The president previewed his message last week in recession-weary Ohio, when he told an audience of workers and business people it’s not possible to deliver popular reforms such as eliminating insurance denials for pre-existing medical problems unless nearly all Americans are covered. The nation would be better off with a big bill that makes deep changes in the health care system, he argued, rather than scaled-back legislation that borrows from a menu of political consensus items.
White House senior adviser Valerie Jarrett said the president will reaffirm his belief but will not lay out a game plan for breaking the impasse in Congress. It’s a difficult line to walk, since Obama needs lawmakers to move as quickly as possible. Time is working against his health care plan, especially with primaries and midterm elections approaching.
Pelosi said that giving up is not an option. “I don’t see that as a possibility,” she said. “We will have something.”
Neither of two remaining routes to get comprehensive legislation on Obama’s desk are easy. One involves Senate Democrats using a special budget-related procedure that requires only 51 votes to make changes in the bill acceptable to the House. Two centrist senators have already said they would oppose the maneuver, which is certain to enrage critics on the political right.
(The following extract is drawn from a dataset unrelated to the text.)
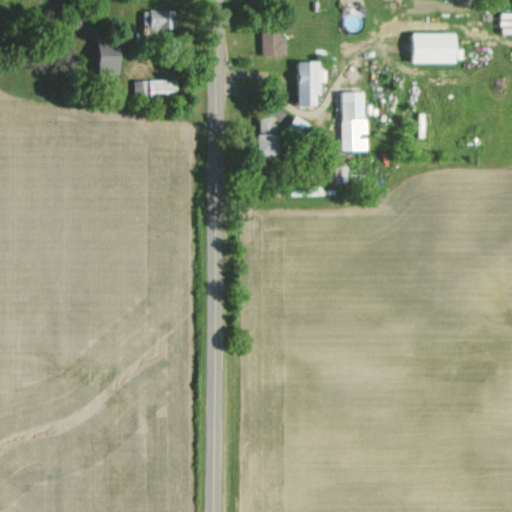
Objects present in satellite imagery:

To complicate matters, the changes Pelosi is demanding in the Senate bill would cost $300 billion over 10 years, according to a senior Democratic aide who spoke on condition of anonymity because of the sensitivity of the talks between House and Senate leaders. The changes include easing a tax on high-cost insurance plans, closing the Medicare prescription coverage gap and extending to all states Medicaid deals that Nebraska and Louisiana got.
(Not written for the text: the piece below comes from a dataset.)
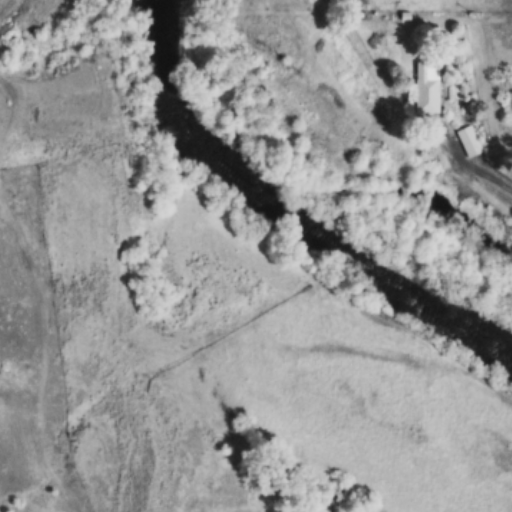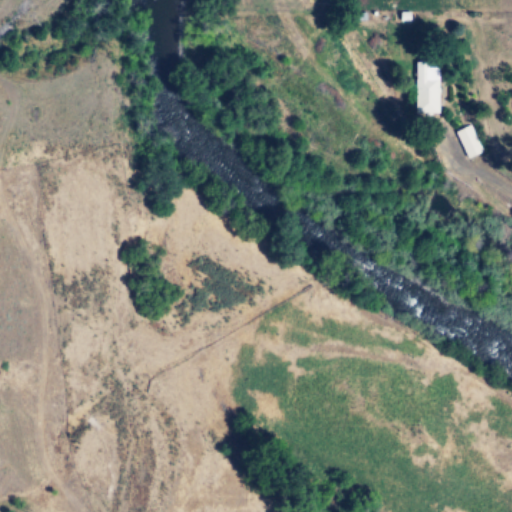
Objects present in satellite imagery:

The other solution would be to lower expectations and pass a bill that might attract support from Republicans and political independents. It wouldn’t come close to covering all Americans, but it could smooth some of the rough edges of today’s coverage problems, and provide help for small businesses to get and keep health insurance. Republicans, however, may not be willing to help.
Republicans are getting ready for a new phase in the debate. House GOP members on Wednesday signed a “Declaration of Health Care Independence” that lists their priorities, including no new mandates and legislation that’s fully paid for.
Associated Press writers Julie Pace and Erica Werner contributed to this report.